An executive warrant of arrest of sea vessels may only be impugned for a valid reason at law
An Executive Warrant of Arrest of Sea Vessels which is issued may only be revoked following an application containing all desired submissions together with all documents sustaining such application, either totally or partially, for any reason valid at law
By Dr Jodie Darmanin
An Executive Warrant of Arrest of Sea Vessels which is issued may only be revoked following an application containing all desired submissions together with all documents sustaining such application, either totally or partially, for any reason valid at law. This was outlined in Nassau Maritime Holding DAC vs M/V DOMINIA decided by the First Hall, Civil Court on the 8 August 2023 and confirmed by the Court of Appeal on the 5 September 2023. The First Hall, Civil Court was presided by Judge Anna Felice whilst the Court of Appeal was presided by Judges Mark Chetcuti, Christian Falzon Scerri and Josette Demicoli.

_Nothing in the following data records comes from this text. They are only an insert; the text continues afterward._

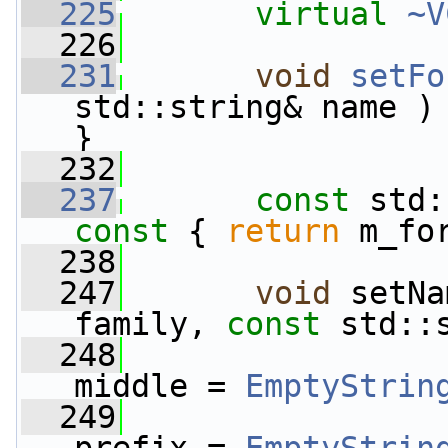
  225
virtual
~V
  226
  231
void
setFo
std::string& name ) 
}
  232
  237
const
 std:
const 
{ 
return
 m_fo
  238
  247
void
 setNa
family, 
const
 std::
  248
middle = 
EmptyStrin
  249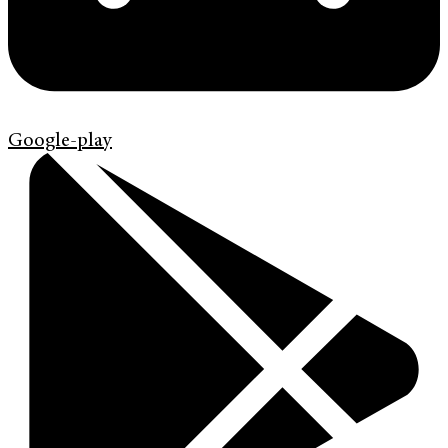
Google-play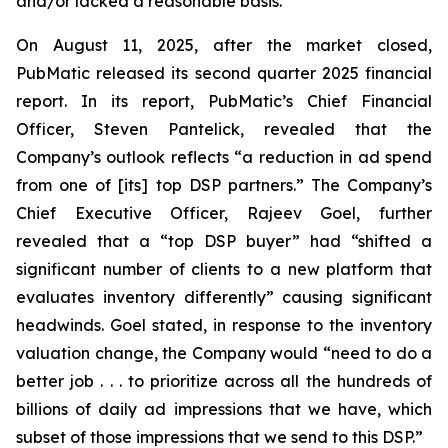
and/or lacked a reasonable basis.
On August 11, 2025, after the market closed,
PubMatic released its second quarter 2025 financial
report. In its report, PubMatic’s Chief Financial
Officer, Steven Pantelick, revealed that the
Company’s outlook reflects “a reduction in ad spend
from one of [its] top DSP partners.” The Company’s
Chief Executive Officer, Rajeev Goel, further
revealed that a “top DSP buyer” had “shifted a
significant number of clients to a new platform that
evaluates inventory differently” causing significant
headwinds. Goel stated, in response to the inventory
valuation change, the Company would “need to do a
better job . . . to prioritize across all the hundreds of
billions of daily ad impressions that we have, which
subset of those impressions that we send to this DSP.”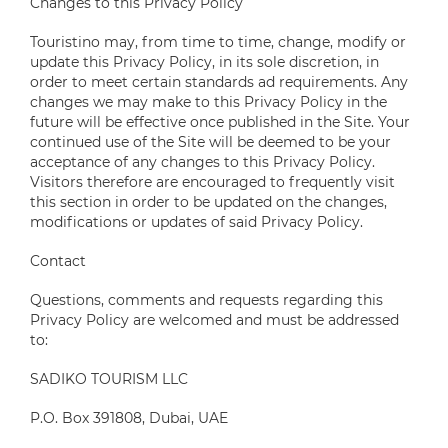
Changes to this Privacy Policy
Touristino may, from time to time, change, modify or
update this Privacy Policy, in its sole discretion, in
order to meet certain standards ad requirements. Any
changes we may make to this Privacy Policy in the
future will be effective once published in the Site. Your
continued use of the Site will be deemed to be your
acceptance of any changes to this Privacy Policy.
Visitors therefore are encouraged to frequently visit
this section in order to be updated on the changes,
modifications or updates of said Privacy Policy.
Contact
Questions, comments and requests regarding this
Privacy Policy are welcomed and must be addressed
to:
SADIKO TOURISM LLC
P.O. Box 391808, Dubai, UAE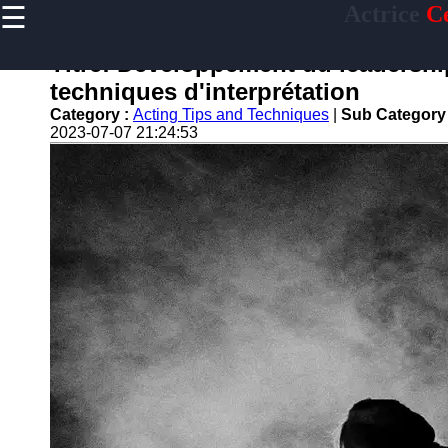
☰
Actrice
Ce
×
Useful
links
Titre: Développement du leadership
Home
techniques d'interprétation
Category :
Acting Tips and Techniques
|
Sub Category
2023-07-07 21:24:53
actrice
Socials
Facebook
Instagram
Twitter
Telegram
Help &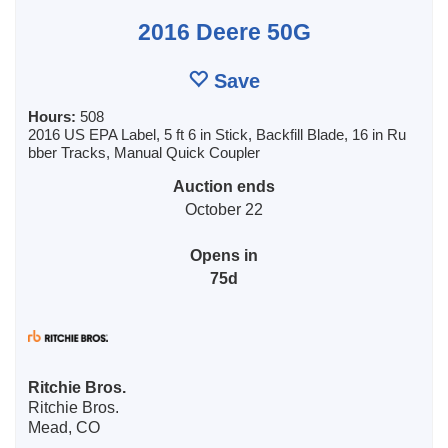
2016 Deere 50G
Save
Hours:
508
2016 US EPA Label, 5 ft 6 in Stick, Backfill Blade, 16 in Ru
bber Tracks, Manual Quick Coupler
Auction ends
October 22
Opens in
75d
Ritchie Bros.
Ritchie Bros.
Mead, CO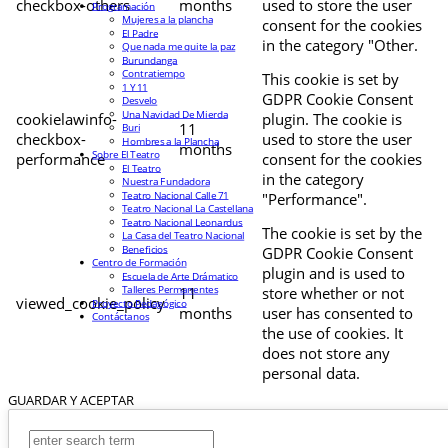
checkbox-others
months
used to store the user
Programación
Mujeres a la plancha
consent for the cookies
El Padre
in the category "Other.
Que nada me quite la paz
Burundanga
Contratiempo
This cookie is set by
1 Y 11
GDPR Cookie Consent
Desvelo
Una Navidad De Mierda
cookielawinfo-
plugin. The cookie is
11
Buri
checkbox-
used to store the user
Hombres a la Plancha
months
Sobre El Teatro
performance
consent for the cookies
El Teatro
in the category
Nuestra Fundadora
Teatro Nacional Calle 71
"Performance".
Teatro Nacional La Castellana
Teatro Nacional Leonardus
The cookie is set by the
La Casa del Teatro Nacional
Beneficios
GDPR Cookie Consent
Centro de Formación
plugin and is used to
Escuela de Arte Drámatico
Talleres Permanentes
11
store whether or not
viewed_cookie_policy
Proyecto Pedagógico
months
user has consented to
Contáctanos
the use of cookies. It
does not store any
personal data.
GUARDAR Y ACEPTAR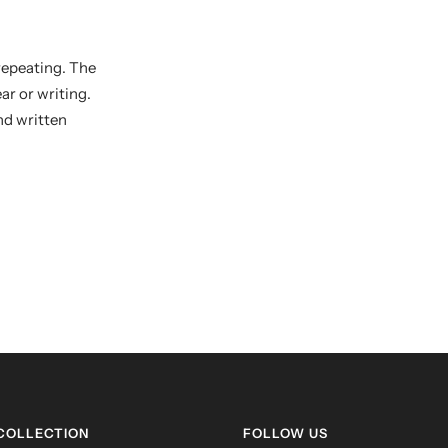
repeating. The
r or writing.
and written
 COLLECTION
FOLLOW US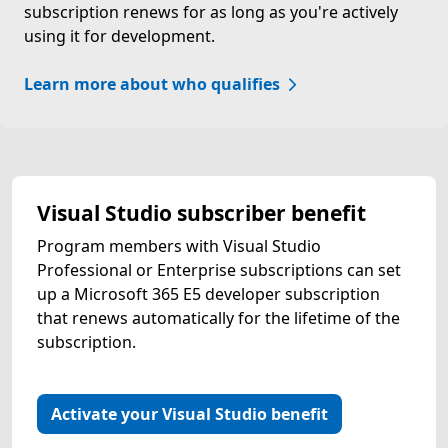
subscription renews for as long as you're actively
using it for development.
Learn more about who qualifies
Visual Studio subscriber benefit
Program members with Visual Studio
Professional or Enterprise subscriptions can set
up a Microsoft 365 E5 developer subscription
that renews automatically for the lifetime of the
subscription.
Activate your Visual Studio benefit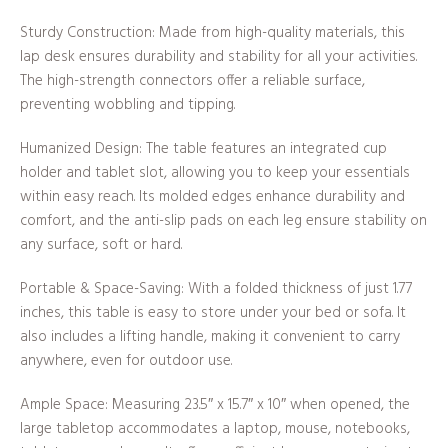
Sturdy Construction: Made from high-quality materials, this
lap desk ensures durability and stability for all your activities.
The high-strength connectors offer a reliable surface,
preventing wobbling and tipping.
Humanized Design: The table features an integrated cup
holder and tablet slot, allowing you to keep your essentials
within easy reach. Its molded edges enhance durability and
comfort, and the anti-slip pads on each leg ensure stability on
any surface, soft or hard.
Portable & Space-Saving: With a folded thickness of just 1.77
inches, this table is easy to store under your bed or sofa. It
also includes a lifting handle, making it convenient to carry
anywhere, even for outdoor use.
Ample Space: Measuring 23.5″ x 15.7″ x 10″ when opened, the
large tabletop accommodates a laptop, mouse, notebooks,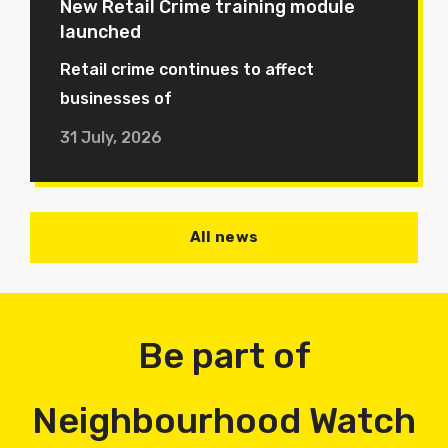
New Retail Crime training module
launched
Retail crime continues to affect
businesses of
31 July, 2026
All news
Be part of
Neighbourhood Watch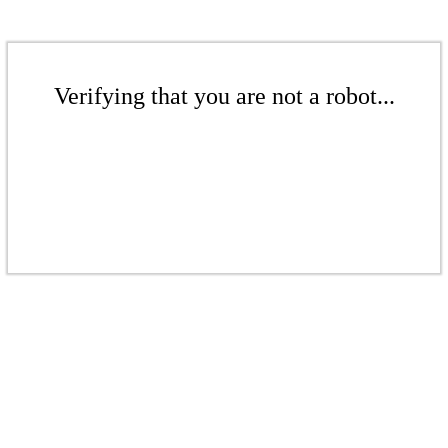
Verifying that you are not a robot...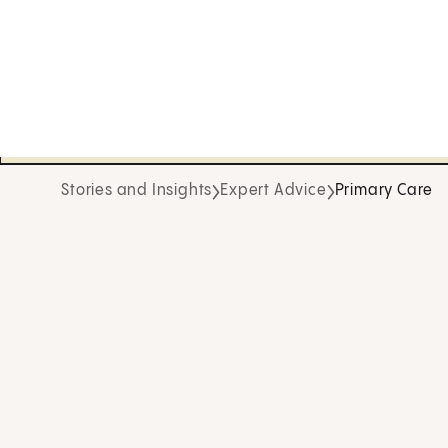
Stories and Insights
Expert Advice
Primary Care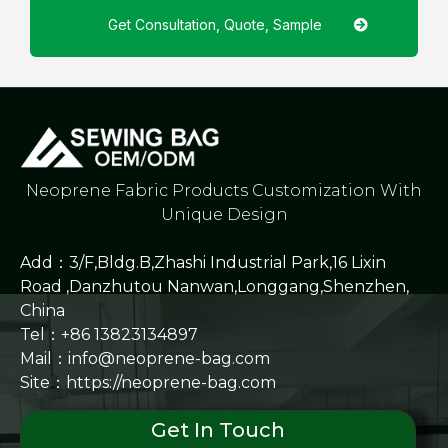
Get Consultation, Quote, Sample
Neoprene Fabric Products Customization With
Unique Design
Add：3/F,Bldg.B,Zhashi Industrial Park,16 Lixin
Road ,Danzhutou Nanwan,Longgang,Shenzhen,
China
Tel：+86 13823134897
Mail：info@neoprene-bag.com
Site：
https://neoprene-bag.com
Get In Touch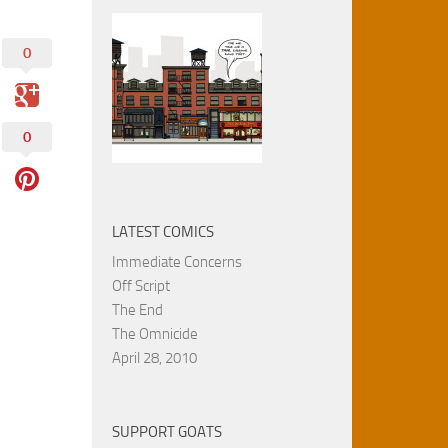
0
0
LATEST COMICS
Immediate Concerns
Off Script
The End
The Omnicide
April 28, 2010
SUPPORT GOATS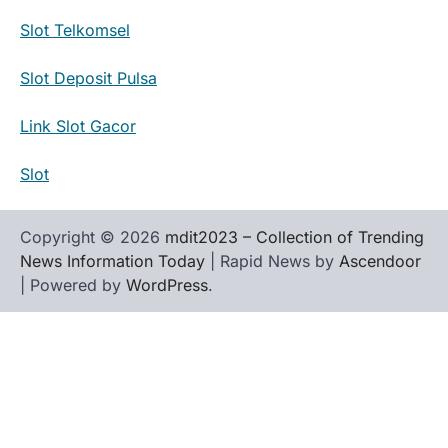
Slot Telkomsel
Slot Deposit Pulsa
Link Slot Gacor
Slot
Copyright © 2026
mdit2023 – Collection of Trending
News Information Today
| Rapid News by
Ascendoor
| Powered by
WordPress
.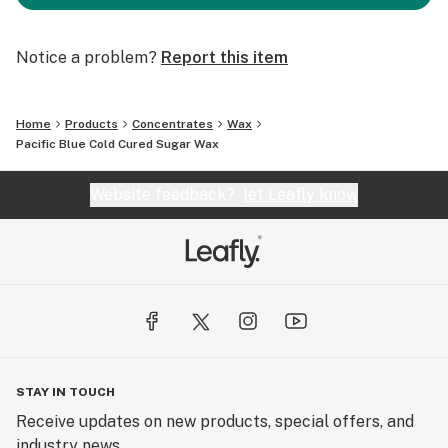
Notice a problem?
Report this item
Home
Products
Concentrates
Wax
Pacific Blue Cold Cured Sugar Wax
Website feedback?
let Leafly know
STAY IN TOUCH
Receive updates on new products, special offers, and
industry news.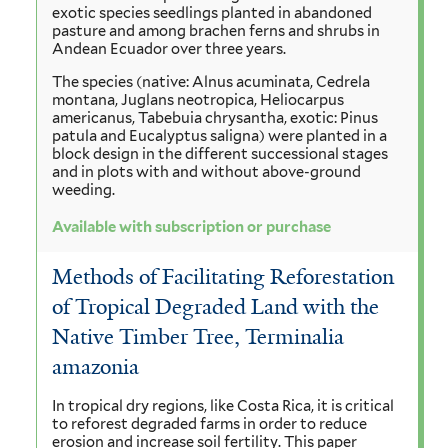
exotic species seedlings planted in abandoned
pasture and among brachen ferns and shrubs in
Andean Ecuador over three years.
The species (native: Alnus acuminata, Cedrela
montana, Juglans neotropica, Heliocarpus
americanus, Tabebuia chrysantha, exotic: Pinus
patula and Eucalyptus saligna) were planted in a
block design in the different successional stages
and in plots with and without above-ground
weeding.
Available with subscription or purchase
Methods of Facilitating Reforestation
of Tropical Degraded Land with the
Native Timber Tree, Terminalia
amazonia
In tropical dry regions, like Costa Rica, it is critical
to reforest degraded farms in order to reduce
erosion and increase soil fertility. This paper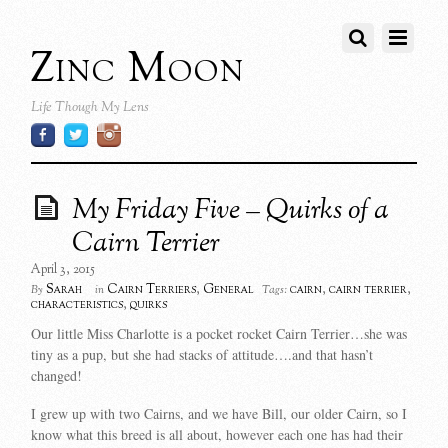
Zinc Moon
Life Though My Lens
My Friday Five – Quirks of a
Cairn Terrier
April 3, 2015
Sarah
Cairn Terriers
,
General
cairn
,
cairn terrier
,
By
in
Tags:
characteristics
,
quirks
Our little Miss Charlotte is a pocket rocket Cairn Terrier…she was
tiny as a pup, but she had stacks of attitude….and that hasn’t
changed!
I grew up with two Cairns, and we have Bill, our older Cairn, so I
know what this breed is all about, however each one has had their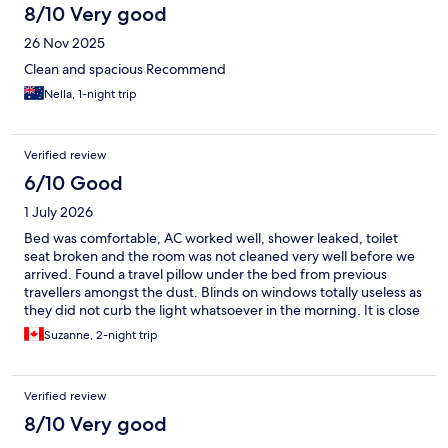
8/10 Very good
26 Nov 2025
Clean and spacious Recommend
Nella, 1-night trip
Verified review
6/10 Good
1 July 2026
Bed was comfortable, AC worked well, shower leaked, toilet
seat broken and the room was not cleaned very well before we
arrived. Found a travel pillow under the bed from previous
travellers amongst the dust. Blinds on windows totally useless as
they did not curb the light whatsoever in the morning. It is close
to the bus station and walkable to the town.
Suzanne, 2-night trip
Verified review
8/10 Very good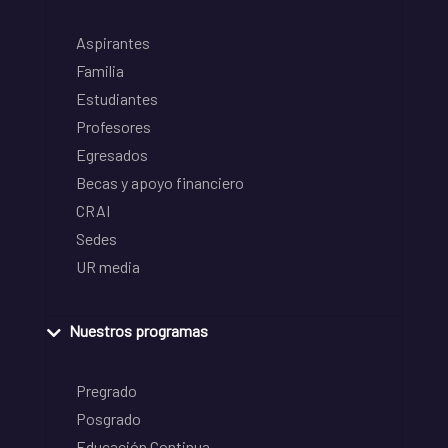
Aspirantes
Familia
Estudiantes
Profesores
Egresados
Becas y apoyo financiero
CRAI
Sedes
UR media
Nuestros programas
Pregrado
Posgrado
Educación Continua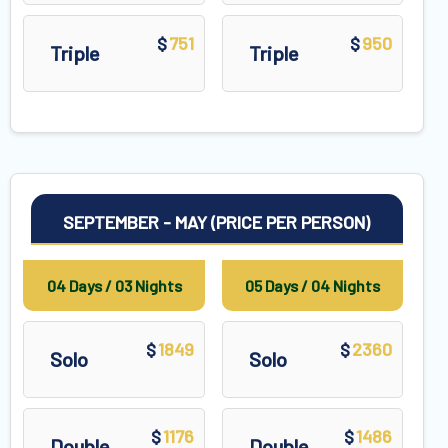
751
950
$
$
Triple
Triple
SEPTEMBER - MAY (PRICE PER PERSON)
04 Days / 03 Nights
05 Days / 04 Nights
1849
2360
$
$
Solo
Solo
1176
1486
$
$
Double
Double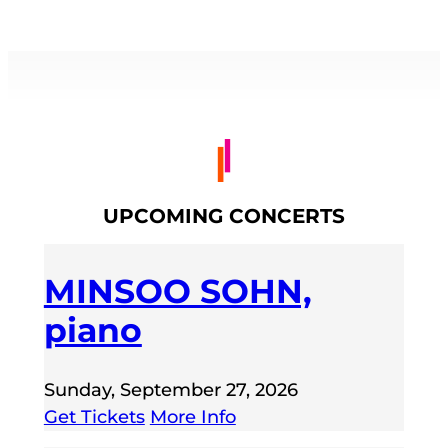
UPCOMING CONCERTS
MINSOO SOHN,
piano
Sunday, September 27, 2026
Get Tickets
More Info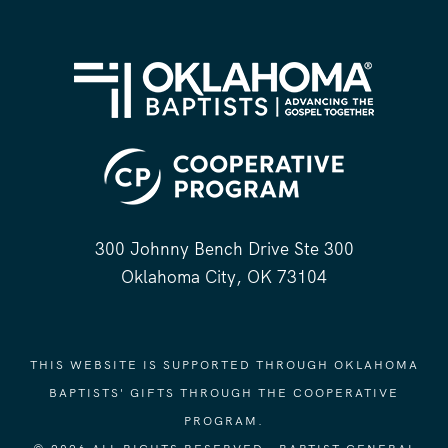
300 Johnny Bench Drive Ste 300
Oklahoma City, OK 73104
THIS WEBSITE IS SUPPORTED THROUGH OKLAHOMA
BAPTISTS' GIFTS THROUGH THE COOPERATIVE
PROGRAM.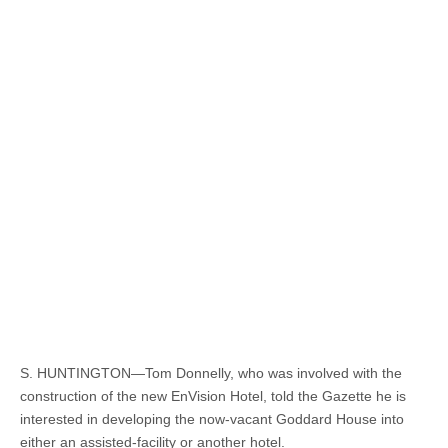
S. HUNTINGTON—Tom Donnelly, who was involved with the
construction of the new EnVision Hotel, told the Gazette he is
interested in developing the now-vacant Goddard House into
either an assisted-facility or another hotel.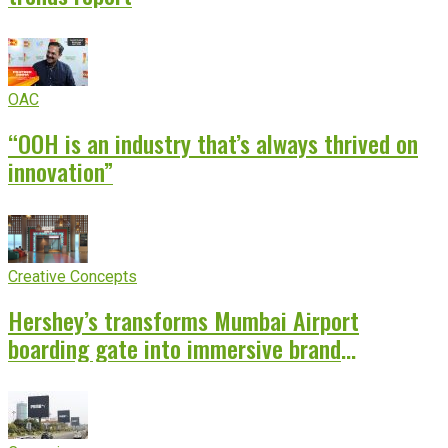
OAC
“OOH is an industry that’s always thrived on
innovation”
Creative Concepts
Hershey’s transforms Mumbai Airport
boarding gate into immersive brand
experience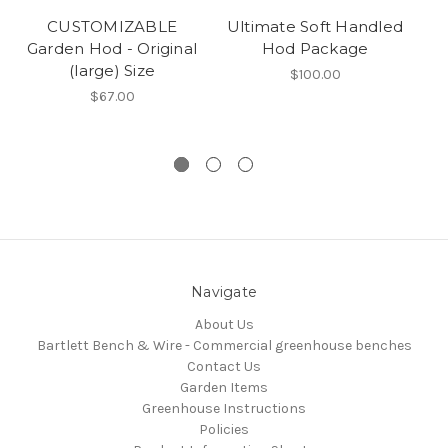
CUSTOMIZABLE
Ultimate Soft Handled
Garden Hod - Original
Hod Package
(large) Size
$100.00
$67.00
Navigate
About Us
Bartlett Bench & Wire - Commercial greenhouse benches
Contact Us
Garden Items
Greenhouse Instructions
Policies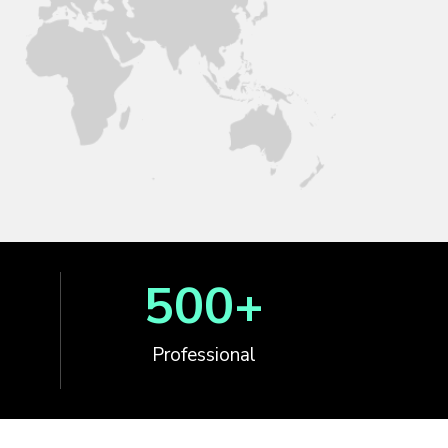
500
+
Professional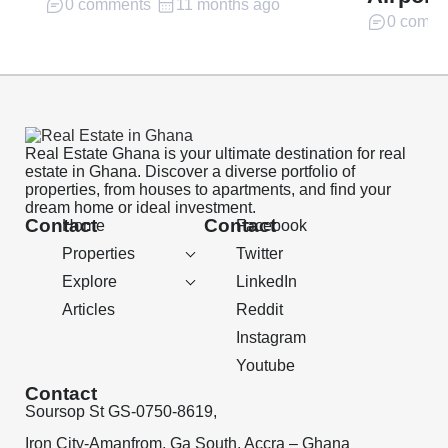
0 comments
11 months ago
0 comme
Real Estate Ghana is your ultimate destination for real
estate in Ghana. Discover a diverse portfolio of
properties, from houses to apartments, and find your
dream home or ideal investment.
Contact
Contact
Home
Facebook
Properties
Twitter
Explore
LinkedIn
Articles
Reddit
Instagram
Youtube
Contact
Soursop St GS-0750-8619,
Iron City-Amanfrom, Ga South, Accra – Ghana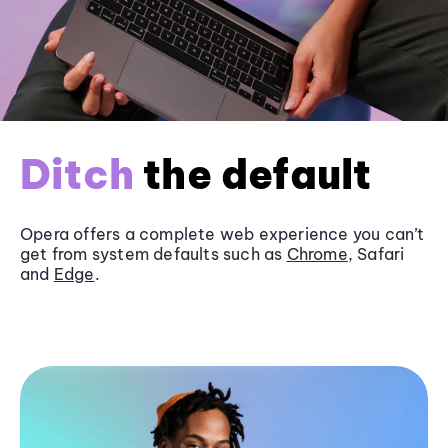
Ditch
the default
Opera offers a complete web experience you can’t
get from system defaults such as
Chrome
, Safari
and
Edge
.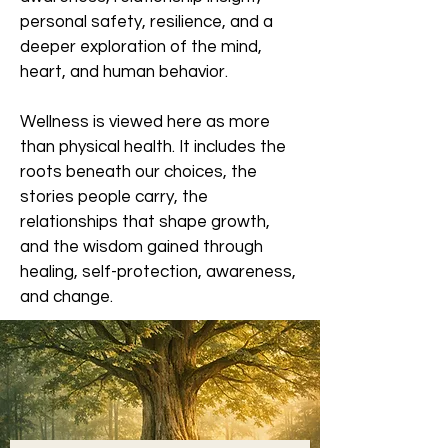
personal safety, resilience, and a
deeper exploration of the mind,
heart, and human behavior.
Wellness is viewed here as more
than physical health. It includes the
roots beneath our choices, the
stories people carry, the
relationships that shape growth,
and the wisdom gained through
healing, self-protection, awareness,
and change.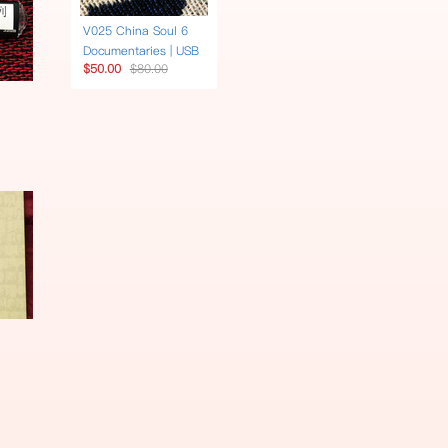
V025 China Soul 6
Documentaries | USB
$50.00
$80.00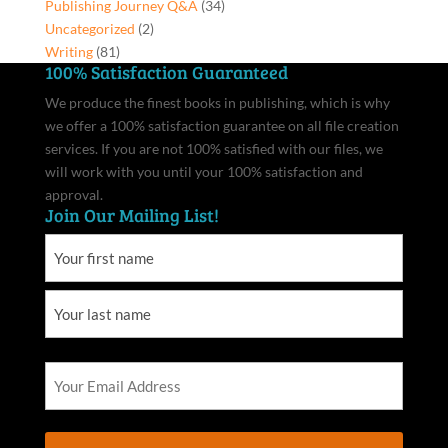
Publishing Journey Q&A
(34)
Uncategorized
(2)
Writing
(81)
100% Satisfaction Guaranteed
We produce the finest books in publishing, which is why
we offer a 100% satisfaction guarantee on all file creation
services. If you are not 100% satisfied with our files, we
will work with you until your 100% satisfaction and
approval.
Join Our Mailing List!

A warrant of arrest of the vessel M/V DOMINIA was filed on the 23 May 2023 and became executive on the 5 July 2023. The captain of the vessel filed an urgent application in the First Hall, Civil Court requesting the warrant of arrest of the vessel to be revoked because valid reasons according to law were presented and based on the fact that there was lack of effective redress as a result of the administrative shortcomings of this part of the Court Registry. The First Hall, Civil Court stated that these proceedings were based on Article 281 of Chapter 12 of the Laws of Malta which states the following:
(1) Without prejudice to any other right under this or any other law, the person against whom an executive act has been issued or any other person who has an interest may make an application, containing all desired submissions together with all documents sustaining such application, to the court issuing the executive act praying that the executive act be revoked, either totally or partially, for any reason valid at law.
The First Hall Civil Court outlined that it is strongly held by jurisprudence that a procedure according to Article 281 of Chapter 12 of the Laws of Malta is essentially limited to what may result from the Act itself. The procedure does not reopen the merits of the despite between the parties.
The claimants on behalf of the vessel affected by the warrant of arrest are basing their claim on the fact that the company that owns the vessel, Morfini SPA, initiated preventive procedures in the Court of Bari, Italy in July 2021, of which that Court ordered a ban on judicial acts against the same Morfini SPA. A restructuring plan of the company was presented to that Court in February 2022. In February 2023, the creditors did not approve the restructuring plan and in fact, judicial bankruptcy proceedings were initiated against the company. The Court had approved once again the company’s request for a ban on judicial proceedings by creditors. However, this decision was never notified to the creditors.
The Court quoted Article 8 of the European Regulation on Insolvency 2015/848 which states the following:
1. The opening of insolvency proceedings shall not affect the rights in rem of creditors or third parties regarding tangible or intangible assets, movable or immovable, both the specific assets and the collections of indefinite assets holistically that change from time to time, belonging to the debtor who are located in the territory of another Member State at the time of the opening of the proceedings.
Since the credit of Nassau Maritime Holding is secured by a First Priority Mortgage, this constitutes a right in rem and is protected by Article 8 of Regulation 2015/848. The same position is reflected in Article 25(5) of Act XXIV of 2022. Therefore, the First Hall Civil Court denied the request of the claimants to revoke the warrant of arrest of M/V DOMINIA.
The claimants appealed the decision of the First Hall Civil Court on four grounds. Firstly, they stated that the First Hall Civil Court erroneously rejected their request to revoke the warrant of arrest because the ban on judicial proceedings by creditors was never notified to its creditors. Secondly, they insisted that the applicable law was Italian law and that Act XXIV of 2022 is inapplicable. Thirdly, they said that the First Court limited itself when it raised doubts about the jurisdiction of the Court of Bari where a vessel is arrested in Maltese waters and lastly, they said that the procedures de quo amount to forum shopping.
The Court of Appeal in its decision stated that the creditor’s opposition was not based on the lack of notification and the Court did not put such consideration as the main reason of the rejection of the request. The First Hall Civil Court compared the provisions of Act XXIV of 2022 to show that the Maltese law contains identical provisions to the European regulation and not that it was applicable. It concluded that there was no forum shopping because the issue is regarding the validity of the warrant of arrest of the vessel in Maltese waters issued by the creditor as a precaution arising from a mortgage guarantee for credit due.
The Court rejected the appeal and the warrant of arrest of the vessel was not impugned.